Maybe my dataframe is rusty or maybe I just don't understand what the output of a batch transform is, but I am having trouble figuring this out.

Use case is simple:

  • data has say three stocks
  • I want to calculate the historical 10-day volatility (using std() for instance) of each stock
  • then I want to calculate the 5 day average of those volatilities

There must be an elegant way to do this that doesn't involve loops?


3 responses

Hi Simon,

I suppose you mean the 10-day rolling volatility?
I haven't run this but hopefully it will get the idea across:

@batch_transform(window_length=numpy.inf, compute_only_full=False) # will never clear out old events and update from the beginning  
def avg_volatility(datapanel):  
    vol = pd.rolling_std(datapanel.prices, 10)  
    return pd.rolling_mean(vol, 5)  


Yeah I found the same thing, but if I am going to use the rolling functions, what is the point of having them in a batch_transform in the first place? Or is that just because I wouldn't normally have a datapanel...

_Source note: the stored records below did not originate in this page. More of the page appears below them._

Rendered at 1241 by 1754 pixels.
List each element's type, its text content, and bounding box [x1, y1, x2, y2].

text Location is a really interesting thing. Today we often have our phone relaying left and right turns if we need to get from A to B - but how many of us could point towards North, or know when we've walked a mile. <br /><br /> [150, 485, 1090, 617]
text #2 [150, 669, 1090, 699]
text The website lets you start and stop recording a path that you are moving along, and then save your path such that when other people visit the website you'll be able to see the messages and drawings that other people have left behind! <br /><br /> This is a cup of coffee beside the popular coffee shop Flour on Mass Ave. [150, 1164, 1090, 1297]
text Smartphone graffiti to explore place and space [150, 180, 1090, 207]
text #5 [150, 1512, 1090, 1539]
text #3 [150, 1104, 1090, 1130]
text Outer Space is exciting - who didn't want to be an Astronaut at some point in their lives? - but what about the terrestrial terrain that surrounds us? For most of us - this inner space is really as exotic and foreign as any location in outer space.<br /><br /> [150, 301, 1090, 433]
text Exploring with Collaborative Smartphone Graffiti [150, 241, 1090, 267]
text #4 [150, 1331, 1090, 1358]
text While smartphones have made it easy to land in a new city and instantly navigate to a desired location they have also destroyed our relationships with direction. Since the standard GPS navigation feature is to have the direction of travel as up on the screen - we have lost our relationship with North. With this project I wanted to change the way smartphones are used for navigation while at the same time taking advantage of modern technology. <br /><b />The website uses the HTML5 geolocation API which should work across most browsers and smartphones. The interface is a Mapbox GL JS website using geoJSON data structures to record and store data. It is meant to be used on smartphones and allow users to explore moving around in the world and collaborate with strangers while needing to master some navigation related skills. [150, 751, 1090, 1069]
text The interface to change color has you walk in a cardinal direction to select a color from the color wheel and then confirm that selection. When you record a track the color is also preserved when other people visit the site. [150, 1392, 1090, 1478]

Or is that just because I wouldn't normally have a datapanel...

Yes, exactly. The central predicament is that we can not rely on an array of data being present. It was a central design choice of zipline for it to be streaming based. This has many benefits like being closer to reality, out-of-the-box support for storing the historical data in a db and streaming it (like we do on quantopian; it'd require way too much ram otherwise) and making it easy to make the jump to paper and eventually live trading. The down-side is that the style people normally process data (which is array based) doesn't work. Hence the batch_transform.

The name is actually not the best. It's really just an event accumulator. Once this PR is in: the batch_transform will also be much much faster. Then things like TAlib integration start making more sense too.